When you do the calculations though, this would be ineffective and you will make a loss. Imagine you invest $100 on a Call option trade and $100 on a Put option trade. If the broker is offering a 70% return on a winning trade and a 10% rebate on a losing trade, you will make $70 on the winning trade but you will lose $90 on the losing trade. You will therefore be left with a loss of $20. The advantage of this though is that your loss has been reduced from $100 to $20.

But there is more to the hedging strategy.

Let us assume that our market analysis points us towards a bullish market. This means that we will make a Call option trade and we decide to invest $100. We will then make a Put option trade but we will invest less money in this trade, for example $50. In this case, if our analysis is correct, and the broker is paying out 70% for in-the-money trades and 10% for out-of-the-money trades, we will make $70 on our Call option trade and will lose $45 on our PUT option trade giving us a profit of $25. While the hedging strategy may reduce your profits, it also reduces your losses making it an effective choice when trading in volatile market conditions.

If you decide to trade the same investment amount on both your Call and Put options, you can use the Double Up feature on the trading interface to boost your profits. The Double Up feature is offered by many brokers and it allows you to create a duplicate trade of an existing trade with a click of a button. So, as soon as you see that one of your trades will probably end in the money, double up the trade so that you can make double the profit on the winning trade. Use the Double Up feature with caution though because the last thing you want to do is create an opposite hedging trade and then double up on the wrong trade option. This will result in some heavy losses so make sure to analyze the market thoroughly before using the hedging strategy and the Double Up feature.

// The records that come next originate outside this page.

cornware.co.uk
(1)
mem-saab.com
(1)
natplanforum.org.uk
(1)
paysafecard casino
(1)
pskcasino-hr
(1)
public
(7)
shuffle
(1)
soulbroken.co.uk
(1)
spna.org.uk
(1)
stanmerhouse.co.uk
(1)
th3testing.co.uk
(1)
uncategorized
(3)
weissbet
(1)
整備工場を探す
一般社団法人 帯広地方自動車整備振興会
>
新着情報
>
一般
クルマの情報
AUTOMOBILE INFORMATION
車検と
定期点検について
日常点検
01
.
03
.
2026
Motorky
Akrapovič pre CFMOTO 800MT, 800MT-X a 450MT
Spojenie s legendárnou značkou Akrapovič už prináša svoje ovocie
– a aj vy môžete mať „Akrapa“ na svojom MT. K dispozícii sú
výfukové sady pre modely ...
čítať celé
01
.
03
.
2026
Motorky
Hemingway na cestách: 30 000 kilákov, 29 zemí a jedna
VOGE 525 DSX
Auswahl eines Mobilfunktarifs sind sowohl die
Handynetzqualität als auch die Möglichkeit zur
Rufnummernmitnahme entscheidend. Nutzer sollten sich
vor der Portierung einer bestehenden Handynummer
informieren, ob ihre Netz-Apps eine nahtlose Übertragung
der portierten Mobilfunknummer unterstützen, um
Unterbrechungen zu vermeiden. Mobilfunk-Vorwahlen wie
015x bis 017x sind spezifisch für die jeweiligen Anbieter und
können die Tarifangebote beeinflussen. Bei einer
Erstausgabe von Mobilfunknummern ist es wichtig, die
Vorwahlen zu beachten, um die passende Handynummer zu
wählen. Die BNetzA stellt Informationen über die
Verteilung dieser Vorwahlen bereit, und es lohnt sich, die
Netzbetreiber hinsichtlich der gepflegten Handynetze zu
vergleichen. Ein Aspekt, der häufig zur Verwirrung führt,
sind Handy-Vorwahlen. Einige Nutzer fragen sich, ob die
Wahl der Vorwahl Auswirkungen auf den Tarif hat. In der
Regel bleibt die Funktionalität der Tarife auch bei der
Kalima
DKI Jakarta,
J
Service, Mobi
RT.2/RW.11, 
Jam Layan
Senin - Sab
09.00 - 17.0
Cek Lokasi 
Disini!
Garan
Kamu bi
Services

Remember, take the time to analyze the markets and apply your strategy when the conditions and timing are optimal.

Conclusion

Congratulations on graduating from binary options for dummies and stepping into more advanced trading. If you want to learn more about trading tactics and other trading strategies, then download Trading Binary Options Strategies and Tactics PDF now. Anyone can trade binary options but if you take the time to analyze the markets, you can improve your predictions of the direction that asset prices will move, resulting in trading effectiveness, success and profits.